Strong freezing winds and up to 14 inches of snow are predicted to slam Long Island Tuesday with Polar Vortex: The Sequel following close behind, forecasters said.
But, as dire as predictions of another arctic blast may be, forecasters with the National Weather Service stopped short Monday of calling what's coming a blizzard -- just the next worst thing.
Prepare for "near blizzard-like conditions" said John Murray, a meteorologist with the weather service's Upton office.
Frigid wind will make Tuesday's high of 25 on much of Long Island feel more like 7 degrees and Tuesday night's predicted single-digit temperatures more like 6 below, forecasters said.
A winter storm warning is in effect from noon Tuesday until 6 a.m. Wednesday, the National Weather Service said.
Heavy snow is expected to make for hazardous travel, particularly during Tuesday night's commute, forecasters said. State transportation officials said there are no plans to shut down the Long Island Expressway or any parkways. When the last snowstorm hit Jan. 2, Gov. Andrew M. Cuomo ordered the LIE closed for eight hours overnight.

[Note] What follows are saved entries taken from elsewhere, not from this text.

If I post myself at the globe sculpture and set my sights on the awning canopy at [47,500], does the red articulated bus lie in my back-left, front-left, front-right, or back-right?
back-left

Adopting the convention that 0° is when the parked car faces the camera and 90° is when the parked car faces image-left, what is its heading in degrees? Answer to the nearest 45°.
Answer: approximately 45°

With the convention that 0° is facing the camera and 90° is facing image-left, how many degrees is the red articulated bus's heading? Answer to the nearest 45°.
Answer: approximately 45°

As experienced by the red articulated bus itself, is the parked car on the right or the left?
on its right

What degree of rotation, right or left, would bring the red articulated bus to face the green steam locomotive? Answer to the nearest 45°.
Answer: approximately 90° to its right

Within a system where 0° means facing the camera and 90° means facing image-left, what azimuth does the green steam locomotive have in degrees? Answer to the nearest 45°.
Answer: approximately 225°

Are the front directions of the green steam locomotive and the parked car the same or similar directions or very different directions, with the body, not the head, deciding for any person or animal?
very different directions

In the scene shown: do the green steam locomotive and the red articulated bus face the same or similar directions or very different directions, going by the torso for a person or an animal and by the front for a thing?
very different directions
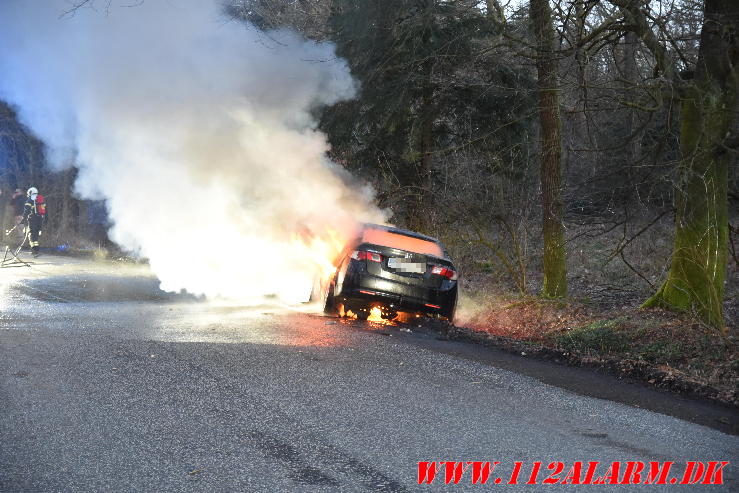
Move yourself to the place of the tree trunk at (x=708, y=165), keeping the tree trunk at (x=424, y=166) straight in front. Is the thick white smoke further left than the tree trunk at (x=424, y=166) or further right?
left

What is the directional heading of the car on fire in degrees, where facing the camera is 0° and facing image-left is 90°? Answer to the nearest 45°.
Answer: approximately 180°

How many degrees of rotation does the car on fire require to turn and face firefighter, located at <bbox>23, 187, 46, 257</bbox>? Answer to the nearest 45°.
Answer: approximately 45° to its left

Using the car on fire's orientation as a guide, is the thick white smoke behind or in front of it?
in front

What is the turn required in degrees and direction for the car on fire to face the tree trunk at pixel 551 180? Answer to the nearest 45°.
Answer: approximately 45° to its right

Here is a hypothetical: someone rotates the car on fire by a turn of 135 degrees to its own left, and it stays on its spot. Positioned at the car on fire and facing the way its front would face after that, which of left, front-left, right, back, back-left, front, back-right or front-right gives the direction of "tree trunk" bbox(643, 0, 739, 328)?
back-left

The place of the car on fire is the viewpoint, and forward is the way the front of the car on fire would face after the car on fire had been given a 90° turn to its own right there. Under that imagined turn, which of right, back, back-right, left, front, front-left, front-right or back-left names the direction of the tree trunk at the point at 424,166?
left

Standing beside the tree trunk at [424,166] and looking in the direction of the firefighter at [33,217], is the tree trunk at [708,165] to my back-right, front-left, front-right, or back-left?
back-left
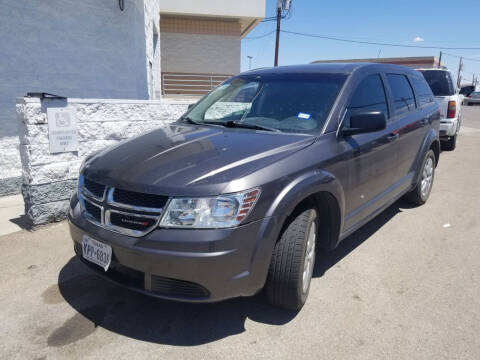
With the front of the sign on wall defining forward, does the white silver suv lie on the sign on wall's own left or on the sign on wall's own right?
on the sign on wall's own left

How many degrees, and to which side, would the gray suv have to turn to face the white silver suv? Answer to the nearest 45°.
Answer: approximately 180°

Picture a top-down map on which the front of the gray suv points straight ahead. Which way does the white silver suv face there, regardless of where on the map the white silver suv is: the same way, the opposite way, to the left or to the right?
the opposite way

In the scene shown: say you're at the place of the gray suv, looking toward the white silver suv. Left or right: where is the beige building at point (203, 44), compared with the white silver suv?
left

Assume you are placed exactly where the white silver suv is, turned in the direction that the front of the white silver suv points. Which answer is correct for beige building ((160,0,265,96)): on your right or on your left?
on your left

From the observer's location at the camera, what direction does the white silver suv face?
facing away from the viewer

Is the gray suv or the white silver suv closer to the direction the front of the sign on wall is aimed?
the gray suv

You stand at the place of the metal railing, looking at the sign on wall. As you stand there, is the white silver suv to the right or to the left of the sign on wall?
left

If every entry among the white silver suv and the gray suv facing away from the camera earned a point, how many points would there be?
1

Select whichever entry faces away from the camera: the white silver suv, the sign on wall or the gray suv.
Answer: the white silver suv

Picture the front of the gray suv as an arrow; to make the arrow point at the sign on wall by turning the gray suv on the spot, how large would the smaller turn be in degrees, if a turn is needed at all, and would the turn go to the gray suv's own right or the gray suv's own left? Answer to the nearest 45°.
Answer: approximately 90° to the gray suv's own right

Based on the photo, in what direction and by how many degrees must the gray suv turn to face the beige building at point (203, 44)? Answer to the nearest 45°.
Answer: approximately 135° to its right

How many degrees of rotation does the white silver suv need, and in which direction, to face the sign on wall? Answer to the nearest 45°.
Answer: approximately 135° to its left
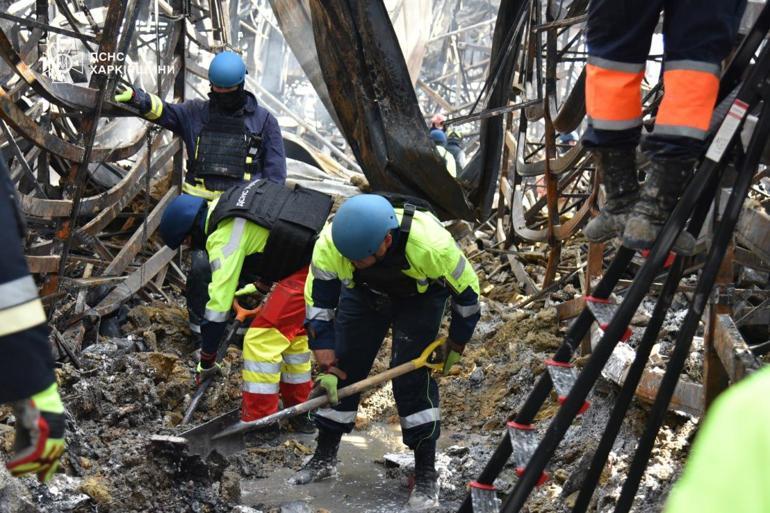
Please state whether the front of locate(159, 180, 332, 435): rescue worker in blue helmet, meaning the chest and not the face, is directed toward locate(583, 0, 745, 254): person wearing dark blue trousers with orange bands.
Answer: no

The warning predicts 10 to 14 inches of snow for much of Suffolk and 6 to 10 inches for Nassau, westernmost Suffolk and a good stretch of the North Shore.
Winds ranging from 20 mph to 30 mph, with brief gusts up to 35 mph, are expected, the weather service said. Visibility is expected to be a half-mile at times, with blowing and drifting snow.
Look for light snow to start by late morning Tuesday, with the heaviest snowfall beginning between 3 and 5 p.m. and lasting until after midnight, said David Stark, another weather service meteorologist in Upton.
Heavier accumulation should occur during this Tuesday evening's rush hour, he said, and with temperatures in the lower 20s most of the day, some roads may be slick even earlier.
Snow is expected to wind down by sunrise Wednesday, he said, give or take a few hours.
Also making an entrance is the first of several days with temperatures in the 20s or below, caused by another polar vortex formed above Siberia, officials said.
Crews were out Monday afternoon treating state roads with saltwater brine that "prevents icing and hard-packed snow," said Eileen Peters, spokeswoman for the state Department of Transportation. By Tuesday afternoon there could be up to 500 workers out to address road conditions, including 70 DOT snow and ice workers from upstate and private contractors who'll be on alert, she said. The area's 210 snow-removal vehicles are to be supplemented with 30 plows from upstate, she said.
She advised those who have to drive Tuesday to stay at least 200 feet behind snowplows.